*** Document extract

You can follow him on x at Mitchell, V-I-I, which is at Mitchell, Roman numeral seven.
Billy, we're talking about Trump.
Let's pivot to DeSantis.
And there were many people who, many of the Trumpsters who treated you as a heretic, and they were They were very, very angry that you went for DeSantis.
I frankly can understand why you went for DeSantis.
You looked at the qualities of DeSantis, and you saw that there was a lot of good things that he not only said, but he actually did.
Let's talk about what you saw as DeSantis' greatest strengths.
But then I also want to ask you why it is that this guy, this political star in Florida, did Didn't really get off the ground in the presidential race.
So let's start by talking about what is it that appealed most to you about DeSantis?
Well, to me, DeSantis was like Trump without the drama.
You know, I'm going to get the full-blown MAGA agenda.
You know, the things that we're missing in Trump, the missing pieces, you know, not being strong legislatively, so on and so forth.
I mean, DeSantis is a full-blown legislative walk.

******
*** Data extracts

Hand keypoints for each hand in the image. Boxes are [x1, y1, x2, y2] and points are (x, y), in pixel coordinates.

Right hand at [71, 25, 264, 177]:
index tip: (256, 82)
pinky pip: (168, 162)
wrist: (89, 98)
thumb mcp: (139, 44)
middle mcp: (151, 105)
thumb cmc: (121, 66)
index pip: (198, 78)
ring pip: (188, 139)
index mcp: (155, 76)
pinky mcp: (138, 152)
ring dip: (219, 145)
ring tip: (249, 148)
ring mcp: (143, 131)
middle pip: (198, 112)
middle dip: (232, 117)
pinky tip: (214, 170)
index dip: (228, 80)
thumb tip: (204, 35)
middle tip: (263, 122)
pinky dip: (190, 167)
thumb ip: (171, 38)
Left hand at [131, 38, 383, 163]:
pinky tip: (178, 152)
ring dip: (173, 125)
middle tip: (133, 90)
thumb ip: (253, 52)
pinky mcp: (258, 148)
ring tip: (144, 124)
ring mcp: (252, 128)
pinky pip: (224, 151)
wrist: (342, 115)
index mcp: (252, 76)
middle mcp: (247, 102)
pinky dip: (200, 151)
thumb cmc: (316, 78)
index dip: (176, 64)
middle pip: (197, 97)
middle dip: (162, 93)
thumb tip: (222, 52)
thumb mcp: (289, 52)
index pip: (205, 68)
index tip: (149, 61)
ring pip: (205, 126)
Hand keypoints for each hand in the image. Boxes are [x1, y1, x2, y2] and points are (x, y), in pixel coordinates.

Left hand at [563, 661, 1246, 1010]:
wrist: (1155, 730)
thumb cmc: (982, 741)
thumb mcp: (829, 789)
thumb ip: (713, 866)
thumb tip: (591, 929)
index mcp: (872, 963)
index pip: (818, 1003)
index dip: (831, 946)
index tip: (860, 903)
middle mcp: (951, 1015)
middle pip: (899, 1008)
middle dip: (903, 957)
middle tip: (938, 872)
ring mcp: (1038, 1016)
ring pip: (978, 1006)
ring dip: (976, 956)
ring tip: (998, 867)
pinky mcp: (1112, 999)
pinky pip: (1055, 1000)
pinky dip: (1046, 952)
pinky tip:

******

→ **What to produce**
Resume the interview transcript about DeSantis, starting right after its final sentence.

→ **Response box**
I mean, the guy just reads, you know, books this thick on legislation.
He loves that sort of thing.
So you know that DeSantis was going to be great at crafting legislation.
You know that he's going to be great at whipping Congress.
He's also one of Congress's own.
So he's not going to be like that brash young kid that goes to the country club.
He's going to go to Congress. He's like, listen, I served three terms with you guys.
You know me, okay? So he's going to have more of an open door there.
I like that. I like that he could serve two terms.
I like that he had a young, attractive family.
And there wasn't all these indictments and so on and so forth coming.
So it just seemed like the low drama approached this whole sort of thing.
So on paper, he was perfect.
And my initial desire was not for him to be the candidate over Trump.
My initial desire was for Trump to be the candidate and then DeSantis to be his VP. To me, that was my plan A. But You know, Trump being Trump, when DeSantis didn't endorse him, Trump came out with the claws, with the teeth, against DeSantis and called him a globalist and establishment, which are preposterous, you know?
Folks, this is what Trump does, okay?
He diminishes his opponent with this name calling and all this sort of thing.
And you may not like it, but you can't deny that it's effective, okay?
So he does this. And so that kind of made me mad because I really liked and respected DeSantis.
And so this is when I sort of came out hard against Trump and I made a conscious decision.
I said, listen, You know, am I going to go Mr.
Rogers here? Am I going to go Clint Eastwood here?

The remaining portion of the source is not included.